Extract every line of the records below and reproduce each one unchanged, keeping the original order.

The data START

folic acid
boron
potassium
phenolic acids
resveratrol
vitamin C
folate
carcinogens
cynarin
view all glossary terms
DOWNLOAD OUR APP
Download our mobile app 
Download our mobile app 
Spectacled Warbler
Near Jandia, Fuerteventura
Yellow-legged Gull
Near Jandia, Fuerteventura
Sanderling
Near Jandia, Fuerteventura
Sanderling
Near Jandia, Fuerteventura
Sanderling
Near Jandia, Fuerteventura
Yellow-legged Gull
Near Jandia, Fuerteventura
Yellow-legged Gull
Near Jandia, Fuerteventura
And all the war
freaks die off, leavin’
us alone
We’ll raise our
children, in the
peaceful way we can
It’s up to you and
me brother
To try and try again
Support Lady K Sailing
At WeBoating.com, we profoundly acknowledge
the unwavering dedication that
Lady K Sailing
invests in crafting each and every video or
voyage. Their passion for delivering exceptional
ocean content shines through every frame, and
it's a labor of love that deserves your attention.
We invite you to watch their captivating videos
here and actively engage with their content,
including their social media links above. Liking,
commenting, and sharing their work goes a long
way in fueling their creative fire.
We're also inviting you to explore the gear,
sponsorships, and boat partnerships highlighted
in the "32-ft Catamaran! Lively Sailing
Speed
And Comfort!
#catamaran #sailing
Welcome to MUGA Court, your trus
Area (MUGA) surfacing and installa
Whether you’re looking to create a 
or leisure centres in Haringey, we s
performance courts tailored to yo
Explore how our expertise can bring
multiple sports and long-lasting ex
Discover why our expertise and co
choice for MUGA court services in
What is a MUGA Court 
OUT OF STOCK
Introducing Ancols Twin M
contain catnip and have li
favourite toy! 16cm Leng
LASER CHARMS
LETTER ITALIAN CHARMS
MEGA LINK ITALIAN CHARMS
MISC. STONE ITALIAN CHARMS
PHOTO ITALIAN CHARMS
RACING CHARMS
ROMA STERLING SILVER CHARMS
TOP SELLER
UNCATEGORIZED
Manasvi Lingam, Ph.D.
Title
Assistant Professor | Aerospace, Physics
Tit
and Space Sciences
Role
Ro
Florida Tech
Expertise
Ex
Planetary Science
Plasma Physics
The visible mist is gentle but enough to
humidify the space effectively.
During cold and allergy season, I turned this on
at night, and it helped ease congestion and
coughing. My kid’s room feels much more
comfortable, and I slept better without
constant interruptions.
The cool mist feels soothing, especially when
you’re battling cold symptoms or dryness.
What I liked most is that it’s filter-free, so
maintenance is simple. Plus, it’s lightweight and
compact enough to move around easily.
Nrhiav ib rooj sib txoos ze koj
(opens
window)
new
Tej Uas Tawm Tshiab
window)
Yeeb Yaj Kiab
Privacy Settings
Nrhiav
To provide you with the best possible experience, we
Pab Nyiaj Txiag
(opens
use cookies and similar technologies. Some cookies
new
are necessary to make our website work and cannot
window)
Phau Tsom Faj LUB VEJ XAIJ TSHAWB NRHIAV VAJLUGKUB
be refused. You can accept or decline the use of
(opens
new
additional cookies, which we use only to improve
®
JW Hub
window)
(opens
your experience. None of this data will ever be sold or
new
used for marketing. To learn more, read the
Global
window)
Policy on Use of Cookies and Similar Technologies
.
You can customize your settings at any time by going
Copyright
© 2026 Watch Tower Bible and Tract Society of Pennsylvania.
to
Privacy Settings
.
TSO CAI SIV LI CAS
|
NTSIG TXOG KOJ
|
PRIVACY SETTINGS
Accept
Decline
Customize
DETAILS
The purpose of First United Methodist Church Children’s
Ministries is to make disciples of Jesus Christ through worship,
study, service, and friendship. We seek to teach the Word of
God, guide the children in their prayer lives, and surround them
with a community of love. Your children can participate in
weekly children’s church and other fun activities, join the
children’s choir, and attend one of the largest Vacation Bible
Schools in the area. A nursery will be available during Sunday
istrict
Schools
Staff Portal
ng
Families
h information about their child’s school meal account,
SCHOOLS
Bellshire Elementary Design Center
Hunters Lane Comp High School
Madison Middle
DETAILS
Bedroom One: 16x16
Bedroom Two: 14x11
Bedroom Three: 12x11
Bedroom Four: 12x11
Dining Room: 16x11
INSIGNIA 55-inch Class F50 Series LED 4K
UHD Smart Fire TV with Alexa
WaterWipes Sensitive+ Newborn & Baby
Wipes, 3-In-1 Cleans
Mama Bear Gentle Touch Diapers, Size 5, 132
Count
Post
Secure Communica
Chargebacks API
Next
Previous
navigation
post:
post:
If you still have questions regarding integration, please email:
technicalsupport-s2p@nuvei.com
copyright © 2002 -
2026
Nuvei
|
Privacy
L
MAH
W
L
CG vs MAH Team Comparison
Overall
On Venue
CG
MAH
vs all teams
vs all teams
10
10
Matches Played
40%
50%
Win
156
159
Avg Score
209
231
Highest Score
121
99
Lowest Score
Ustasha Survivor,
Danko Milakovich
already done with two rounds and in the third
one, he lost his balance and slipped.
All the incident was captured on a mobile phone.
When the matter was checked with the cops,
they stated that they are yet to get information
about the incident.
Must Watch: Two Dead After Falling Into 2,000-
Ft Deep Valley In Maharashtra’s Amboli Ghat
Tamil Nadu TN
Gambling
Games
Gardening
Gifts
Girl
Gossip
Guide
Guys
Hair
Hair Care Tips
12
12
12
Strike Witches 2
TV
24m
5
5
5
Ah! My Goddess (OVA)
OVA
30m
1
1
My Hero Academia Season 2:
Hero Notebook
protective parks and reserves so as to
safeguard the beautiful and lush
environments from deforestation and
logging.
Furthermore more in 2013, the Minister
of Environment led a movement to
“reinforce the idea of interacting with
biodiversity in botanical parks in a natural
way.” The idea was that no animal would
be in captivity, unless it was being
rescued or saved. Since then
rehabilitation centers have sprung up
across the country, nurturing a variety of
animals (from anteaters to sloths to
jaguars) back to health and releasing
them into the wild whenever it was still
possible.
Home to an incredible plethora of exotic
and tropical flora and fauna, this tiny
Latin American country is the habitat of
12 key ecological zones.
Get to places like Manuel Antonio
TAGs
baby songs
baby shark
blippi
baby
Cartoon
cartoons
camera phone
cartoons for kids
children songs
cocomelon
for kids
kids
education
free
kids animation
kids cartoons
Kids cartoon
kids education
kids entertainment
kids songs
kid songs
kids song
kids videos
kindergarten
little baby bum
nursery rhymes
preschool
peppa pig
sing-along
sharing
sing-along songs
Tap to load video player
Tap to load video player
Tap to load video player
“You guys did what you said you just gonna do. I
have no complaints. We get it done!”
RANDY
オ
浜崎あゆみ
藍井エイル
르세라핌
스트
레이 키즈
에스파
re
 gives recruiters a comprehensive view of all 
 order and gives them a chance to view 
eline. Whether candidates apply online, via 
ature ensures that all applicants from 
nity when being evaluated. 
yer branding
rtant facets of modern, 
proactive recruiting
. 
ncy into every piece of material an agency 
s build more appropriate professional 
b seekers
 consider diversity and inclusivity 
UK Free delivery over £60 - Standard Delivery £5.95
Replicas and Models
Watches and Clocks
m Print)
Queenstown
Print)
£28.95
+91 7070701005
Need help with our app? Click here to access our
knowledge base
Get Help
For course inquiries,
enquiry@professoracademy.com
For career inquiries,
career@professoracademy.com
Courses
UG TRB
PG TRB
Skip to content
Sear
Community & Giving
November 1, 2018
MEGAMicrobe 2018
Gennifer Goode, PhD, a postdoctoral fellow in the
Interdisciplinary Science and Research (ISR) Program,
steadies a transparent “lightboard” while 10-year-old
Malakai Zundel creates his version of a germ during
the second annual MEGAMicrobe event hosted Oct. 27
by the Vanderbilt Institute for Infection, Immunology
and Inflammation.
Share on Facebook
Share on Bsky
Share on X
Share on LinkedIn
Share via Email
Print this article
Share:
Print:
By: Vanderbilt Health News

The data END

— The completed task —
folic acid
boron
potassium
phenolic acids
resveratrol
vitamin C
folate
carcinogens
cynarin
view all glossary terms
DOWNLOAD OUR APP
Download our mobile app 
Download our mobile app 
Spectacled Warbler
Near Jandia, Fuerteventura
Yellow-legged Gull
Near Jandia, Fuerteventura
Sanderling
Near Jandia, Fuerteventura
Sanderling
Near Jandia, Fuerteventura
Sanderling
Near Jandia, Fuerteventura
Yellow-legged Gull
Near Jandia, Fuerteventura
Yellow-legged Gull
Near Jandia, Fuerteventura
And all the war
freaks die off, leavin’
us alone
We’ll raise our
children, in the
peaceful way we can
It’s up to you and
me brother
To try and try again
Support Lady K Sailing
At WeBoating.com, we profoundly acknowledge
the unwavering dedication that
Lady K Sailing
invests in crafting each and every video or
voyage. Their passion for delivering exceptional
ocean content shines through every frame, and
it's a labor of love that deserves your attention.
We invite you to watch their captivating videos
here and actively engage with their content,
including their social media links above. Liking,
commenting, and sharing their work goes a long
way in fueling their creative fire.
We're also inviting you to explore the gear,
sponsorships, and boat partnerships highlighted
in the "32-ft Catamaran! Lively Sailing
Speed
And Comfort!
#catamaran #sailing
Welcome to MUGA Court, your trus
Area (MUGA) surfacing and installa
Whether you’re looking to create a 
or leisure centres in Haringey, we s
performance courts tailored to yo
Explore how our expertise can bring
multiple sports and long-lasting ex
Discover why our expertise and co
choice for MUGA court services in
What is a MUGA Court 
OUT OF STOCK
Introducing Ancols Twin M
contain catnip and have li
favourite toy! 16cm Leng
LASER CHARMS
LETTER ITALIAN CHARMS
MEGA LINK ITALIAN CHARMS
MISC. STONE ITALIAN CHARMS
PHOTO ITALIAN CHARMS
RACING CHARMS
ROMA STERLING SILVER CHARMS
TOP SELLER
UNCATEGORIZED
Manasvi Lingam, Ph.D.
Title
Assistant Professor | Aerospace, Physics
Tit
and Space Sciences
Role
Ro
Florida Tech
Expertise
Ex
Planetary Science
Plasma Physics
The visible mist is gentle but enough to
humidify the space effectively.
During cold and allergy season, I turned this on
at night, and it helped ease congestion and
coughing. My kid’s room feels much more
comfortable, and I slept better without
constant interruptions.
The cool mist feels soothing, especially when
you’re battling cold symptoms or dryness.
What I liked most is that it’s filter-free, so
maintenance is simple. Plus, it’s lightweight and
compact enough to move around easily.
Nrhiav ib rooj sib txoos ze koj
(opens
window)
new
Tej Uas Tawm Tshiab
window)
Yeeb Yaj Kiab
Privacy Settings
Nrhiav
To provide you with the best possible experience, we
Pab Nyiaj Txiag
(opens
use cookies and similar technologies. Some cookies
new
are necessary to make our website work and cannot
window)
Phau Tsom Faj LUB VEJ XAIJ TSHAWB NRHIAV VAJLUGKUB
be refused. You can accept or decline the use of
(opens
new
additional cookies, which we use only to improve
®
JW Hub
window)
(opens
your experience. None of this data will ever be sold or
new
used for marketing. To learn more, read the
Global
window)
Policy on Use of Cookies and Similar Technologies
.
You can customize your settings at any time by going
Copyright
© 2026 Watch Tower Bible and Tract Society of Pennsylvania.
to
Privacy Settings
.
TSO CAI SIV LI CAS
|
NTSIG TXOG KOJ
|
PRIVACY SETTINGS
Accept
Decline
Customize
DETAILS
The purpose of First United Methodist Church Children’s
Ministries is to make disciples of Jesus Christ through worship,
study, service, and friendship. We seek to teach the Word of
God, guide the children in their prayer lives, and surround them
with a community of love. Your children can participate in
weekly children’s church and other fun activities, join the
children’s choir, and attend one of the largest Vacation Bible
Schools in the area. A nursery will be available during Sunday
istrict
Schools
Staff Portal
ng
Families
h information about their child’s school meal account,
SCHOOLS
Bellshire Elementary Design Center
Hunters Lane Comp High School
Madison Middle
DETAILS
Bedroom One: 16x16
Bedroom Two: 14x11
Bedroom Three: 12x11
Bedroom Four: 12x11
Dining Room: 16x11
INSIGNIA 55-inch Class F50 Series LED 4K
UHD Smart Fire TV with Alexa
WaterWipes Sensitive+ Newborn & Baby
Wipes, 3-In-1 Cleans
Mama Bear Gentle Touch Diapers, Size 5, 132
Count
Post
Secure Communica
Chargebacks API
Next
Previous
navigation
post:
post:
If you still have questions regarding integration, please email:
technicalsupport-s2p@nuvei.com
copyright © 2002 -
2026
Nuvei
|
Privacy
L
MAH
W
L
CG vs MAH Team Comparison
Overall
On Venue
CG
MAH
vs all teams
vs all teams
10
10
Matches Played
40%
50%
Win
156
159
Avg Score
209
231
Highest Score
121
99
Lowest Score
Ustasha Survivor,
Danko Milakovich
already done with two rounds and in the third
one, he lost his balance and slipped.
All the incident was captured on a mobile phone.
When the matter was checked with the cops,
they stated that they are yet to get information
about the incident.
Must Watch: Two Dead After Falling Into 2,000-
Ft Deep Valley In Maharashtra’s Amboli Ghat
Tamil Nadu TN
Gambling
Games
Gardening
Gifts
Girl
Gossip
Guide
Guys
Hair
Hair Care Tips
12
12
12
Strike Witches 2
TV
24m
5
5
5
Ah! My Goddess (OVA)
OVA
30m
1
1
My Hero Academia Season 2:
Hero Notebook
protective parks and reserves so as to
safeguard the beautiful and lush
environments from deforestation and
logging.
Furthermore more in 2013, the Minister
of Environment led a movement to
“reinforce the idea of interacting with
biodiversity in botanical parks in a natural
way.” The idea was that no animal would
be in captivity, unless it was being
rescued or saved. Since then
rehabilitation centers have sprung up
across the country, nurturing a variety of
animals (from anteaters to sloths to
jaguars) back to health and releasing
them into the wild whenever it was still
possible.
Home to an incredible plethora of exotic
and tropical flora and fauna, this tiny
Latin American country is the habitat of
12 key ecological zones.
Get to places like Manuel Antonio
TAGs
baby songs
baby shark
blippi
baby
Cartoon
cartoons
camera phone
cartoons for kids
children songs
cocomelon
for kids
kids
education
free
kids animation
kids cartoons
Kids cartoon
kids education
kids entertainment
kids songs
kid songs
kids song
kids videos
kindergarten
little baby bum
nursery rhymes
preschool
peppa pig
sing-along
sharing
sing-along songs
Tap to load video player
Tap to load video player
Tap to load video player
“You guys did what you said you just gonna do. I
have no complaints. We get it done!”
RANDY
オ
浜崎あゆみ
藍井エイル
르세라핌
스트
레이 키즈
에스파
re
 gives recruiters a comprehensive view of all 
 order and gives them a chance to view 
eline. Whether candidates apply online, via 
ature ensures that all applicants from 
nity when being evaluated. 
yer branding
rtant facets of modern, 
proactive recruiting
. 
ncy into every piece of material an agency 
s build more appropriate professional 
b seekers
 consider diversity and inclusivity 
UK Free delivery over £60 - Standard Delivery £5.95
Replicas and Models
Watches and Clocks
m Print)
Queenstown
Print)
£28.95
+91 7070701005
Need help with our app? Click here to access our
knowledge base
Get Help
For course inquiries,
enquiry@professoracademy.com
For career inquiries,
career@professoracademy.com
Courses
UG TRB
PG TRB
Skip to content
Sear
Community & Giving
November 1, 2018
MEGAMicrobe 2018
Gennifer Goode, PhD, a postdoctoral fellow in the
Interdisciplinary Science and Research (ISR) Program,
steadies a transparent “lightboard” while 10-year-old
Malakai Zundel creates his version of a germ during
the second annual MEGAMicrobe event hosted Oct. 27
by the Vanderbilt Institute for Infection, Immunology
and Inflammation.
Share on Facebook
Share on Bsky
Share on X
Share on LinkedIn
Share via Email
Print this article
Share:
Print:
By: Vanderbilt Health News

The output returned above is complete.